この作品は「ペガーナの神々」と「時と神々」の短編に分かれていて、「ペガーナの神々」では世界の誕生と破壊、それに神々のおわす地、ペガーナに集う神々について描かれています。後半の「時と神々」では、ペガーナの神々と人々の間に生まれる軋轢と交流を描いています。
何が凄いのか、というとこの世のはじまりの前に<宿命>と<偶然>が賽で賭けを して、勝利した者が絶対者マアナ=ユウド=スウシャイの許に赴き、「我々のために 神々をつくれ」と。そしてありとあらゆるものは<宿命>と<偶然>の戯れによって つくられたものであった。マアナ=ユウド=スウシャイは小さき神々をつくり、その 神々こそが<宿命>と<偶然>による玩具であった。そして小さき神々はマアナ= ユウド=スウシャイが目覚めるとき、神々は神々でなくなり、すべての世界は変化 するのである。無論、小さき神々の手によてつくられた我々人間をも。
というような感じで物語は進みます。気まぐれで無慈悲な神々、そして<死>の猟犬<時>に駆り立てられた人間たちは神の御心を知ろうと苦心する。神々は秘密を知ったものを罰し、無慈悲にも滅ぼしてしまう。そんな神々と人間の関係を描いたすざましい小説です。
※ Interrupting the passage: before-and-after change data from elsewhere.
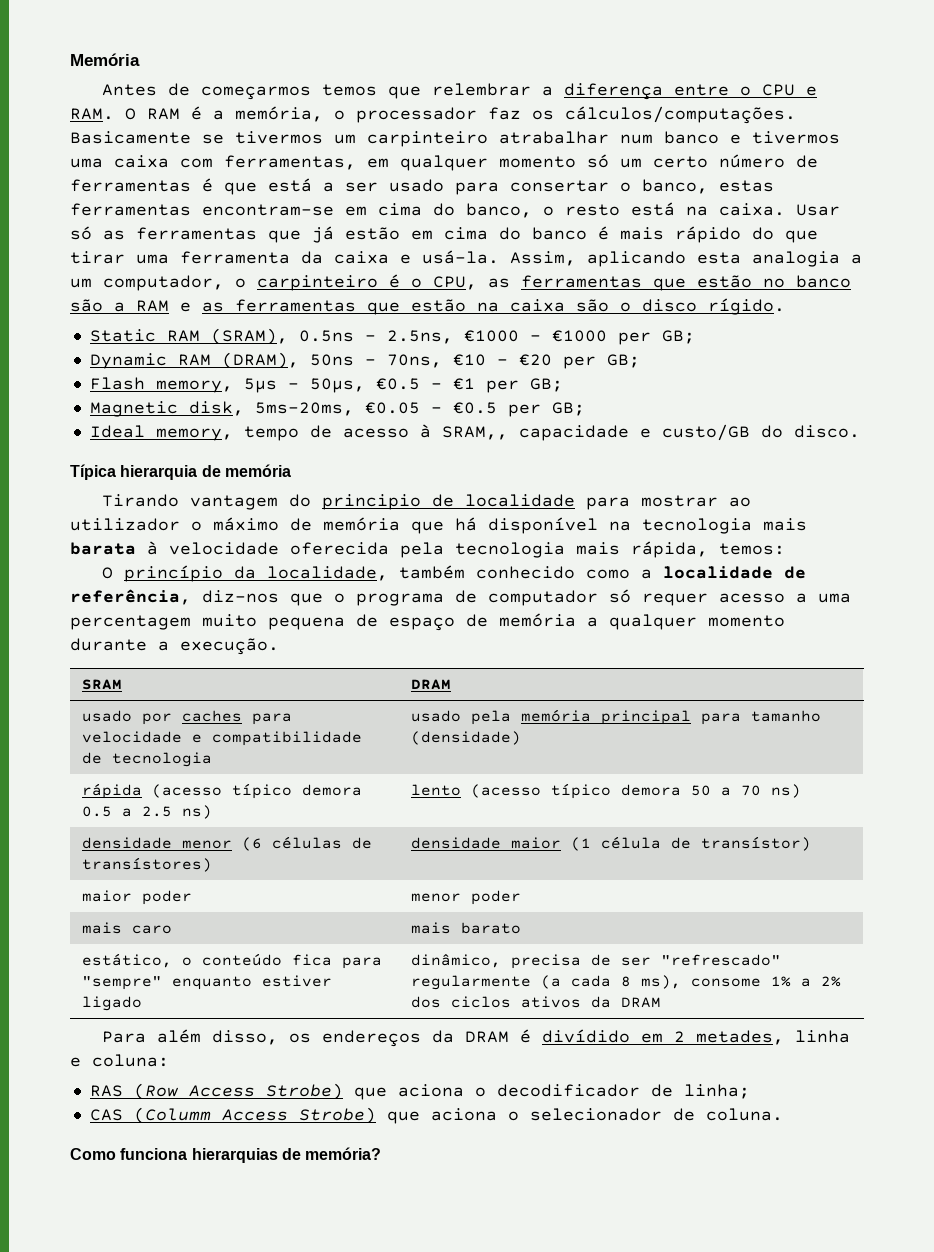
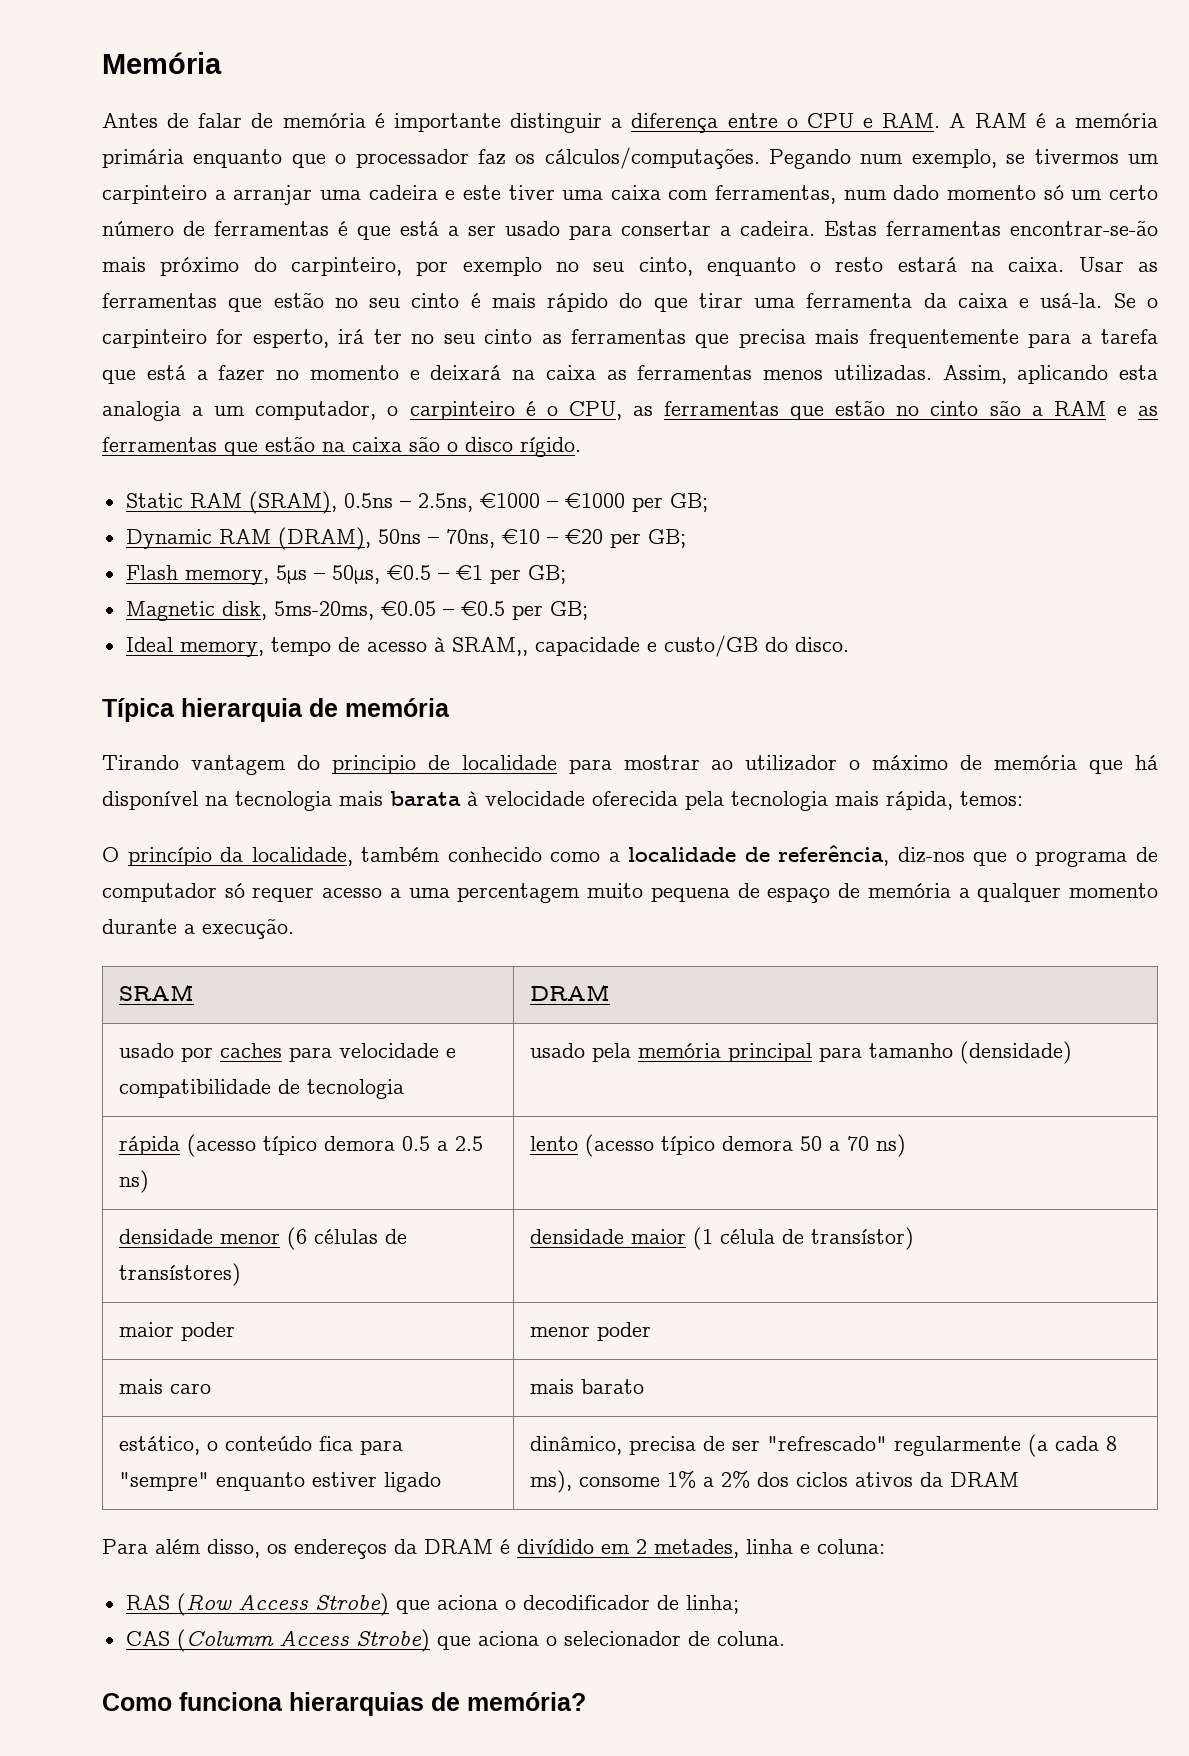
[201,83,532,100] começarmos temos que relembrar -> [198,113,603,133] falar de memória é importante distinguir
[125,108,136,120] O -> [949,113,966,128] A
[235,106,323,122] memória, -> [1074,113,1158,128] [102,149,326,168] memória primária enquanto que
[70,131,191,144] Basicamente -> [769,149,997,169] Pegando num exemplo,
[499,131,840,144] atrabalhar num banco e tivermos -> [214,185,555,205] a arranjar uma cadeira e este tiver
[367,155,488,171] em qualquer -> [843,185,940,200] num dado
[620,179,774,194] [70,203,532,218] o banco, estas ferramentas encontram-se em cima do banco, -> [720,220,1158,236] [102,257,796,276] a cadeira. Estas ferramentas encontrar-se-ão mais próximo do carpinteiro, por exemplo no seu cinto, enquanto
[631,202,675,216] está -> [897,257,957,272] estará
[70,226,587,243] só as ferramentas que já estão em cima do banco -> [1138,262,1158,272] [102,292,460,312] as ferramentas que estão no seu cinto
(499, 257) none -> [1113,293,1159,308] [102,329,1158,348] [102,365,932,384] Se o carpinteiro for esperto, irá ter no seu cinto as ferramentas que precisa mais frequentemente para a tarefa que está a fazer no momento e deixará na caixa as ferramentas menos utilizadas.
[796,275,851,288] banco -> [930,401,979,416] cinto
事実「運命の鳥と終末の日」という短編は北欧神話のフェンリル狼との最後の闘いである<神々の黄昏、ラグラロク>を彷彿させますし、それぞれの短編自身がギリシャ神話の神々と人間とのやりとり(ただしこちらの方が無慈悲)を思い起こします。比較の点では実際、『オシァン』とか『カレワラ』なんかとも対比してみたいのですが後者は持っていないのでまだわからないです。ダンセイニは一つの神話をつくり、その神話の凄さは永遠に脳裏に残るものになるでしょう。荒俣宏氏がほれ込んで団精二(ダンセイニのもじり)というペンネームを使ったのがよくわかりました。他の邦訳作品も読んでみることにします。